The rod 24 is slidably supported by a guide member 25 fixed to the rod 24, and the rod 24 is supported by a spring 26.
According to the protrusion direction, that is, the moving side roller 19
is urged in the direction of contacting the wheel W. Further, a roller 24a that contacts the operating cam 23 is installed at the tip of the rod 24, and the contact with the operating cam 23 causes the movable side roller 19 to move in the backward direction against the spring 26.

According to the above embodiment, the vehicle C is carried into the slat conveyor 1, and the front and rear wheels of the vehicle C are placed on the rotating rollers 4, 4 of the side slip measuring means 3A, 3B. is mounted on the slat conveyor 1 and is moved at the running speed of the slat conveyor 1. Along with this movement, the chain sprocket 17 of the rotating roller 4 engages with the driving chain 6 of the driving means 5, and the rotating roller 4 is rotationally driven, whereby the wheels W of the vehicle C riding on the rotating roller 4 are rotated. Rotate. Along with this rotation, side slip occurs due to toe-in, tire pattern, etc., and the rotating roller 4 moves laterally along the shaft 8 due to the reaction force, and the position sensor 16 detects the amount of movement. The side slip of the front and rear wheels of the vehicle C is measured simultaneously.

Although the present invention is capable of measuring the front and rear wheels at the same time, it is also configured so that side slip of only the front or rear wheels can be measured if necessary. In that case, the operating cam 23 corresponding to the rear wheel or front wheel side slip measuring means 3B or 3A that is not being measured is moved, and the rod 24, which is released from contact with the operating cam 23, is connected to the spring 26. As the wheels move due to the urging force of It is something.

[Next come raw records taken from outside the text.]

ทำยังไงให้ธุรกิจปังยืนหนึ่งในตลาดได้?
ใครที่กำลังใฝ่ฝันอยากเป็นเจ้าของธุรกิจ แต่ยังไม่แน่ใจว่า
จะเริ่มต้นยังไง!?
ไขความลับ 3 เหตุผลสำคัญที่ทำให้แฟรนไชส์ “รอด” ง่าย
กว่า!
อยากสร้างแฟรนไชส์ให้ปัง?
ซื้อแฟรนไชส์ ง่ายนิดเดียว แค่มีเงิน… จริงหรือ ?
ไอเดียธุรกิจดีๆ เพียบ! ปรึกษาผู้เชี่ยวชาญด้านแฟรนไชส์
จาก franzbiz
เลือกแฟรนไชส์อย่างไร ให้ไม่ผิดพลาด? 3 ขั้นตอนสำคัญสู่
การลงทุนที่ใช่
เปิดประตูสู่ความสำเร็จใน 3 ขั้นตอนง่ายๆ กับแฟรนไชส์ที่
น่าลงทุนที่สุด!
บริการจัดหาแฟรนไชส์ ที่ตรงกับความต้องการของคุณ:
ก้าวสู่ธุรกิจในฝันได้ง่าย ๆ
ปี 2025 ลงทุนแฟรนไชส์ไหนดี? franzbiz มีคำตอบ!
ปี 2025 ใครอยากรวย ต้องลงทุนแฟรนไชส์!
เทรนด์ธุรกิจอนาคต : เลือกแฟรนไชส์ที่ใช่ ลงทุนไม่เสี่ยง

The drive means 5 is configured to be able to drive the side slip measuring means 3A for the front wheels and the side slip measuring means 3B for the rear wheels independently, so that the driving speed of the front and rear wheels can be changed or when unnecessary. It may also be stopped.

[Brief explanation of drawings]

Fig. 1 is a schematic plan view showing a side slip measuring device for a vehicle according to an embodiment of the present invention, Fig. 2 is a schematic side view thereof, and Fig. 3 is a detailed side view showing a side slip measuring means partially in section. , Figure 4 is the third
FIG. 5 is a detailed sectional view taken along the line - in FIG. 3. FIG. 5 is a detailed sectional view taken along the line - in FIG. 1... Slut conveyor, 3A, 3B... Side slip measuring means, 4... Rotating roller, 5...
Drive means.

Claims (1)

[Claims] 1 Rotating rollers of rotating roller side slip measuring means for front wheels and rear wheels are installed at intervals corresponding to the wheel base of the vehicle in an endless slat conveyor laid within a certain section, and A driving means for driving the rotating rollers is provided within a specific section where the front wheels and rear wheels are mounted on the rotating rollers, so that side slips of the front wheels and rear wheels can be measured simultaneously on the conveyor. Vehicle side slip measuring device.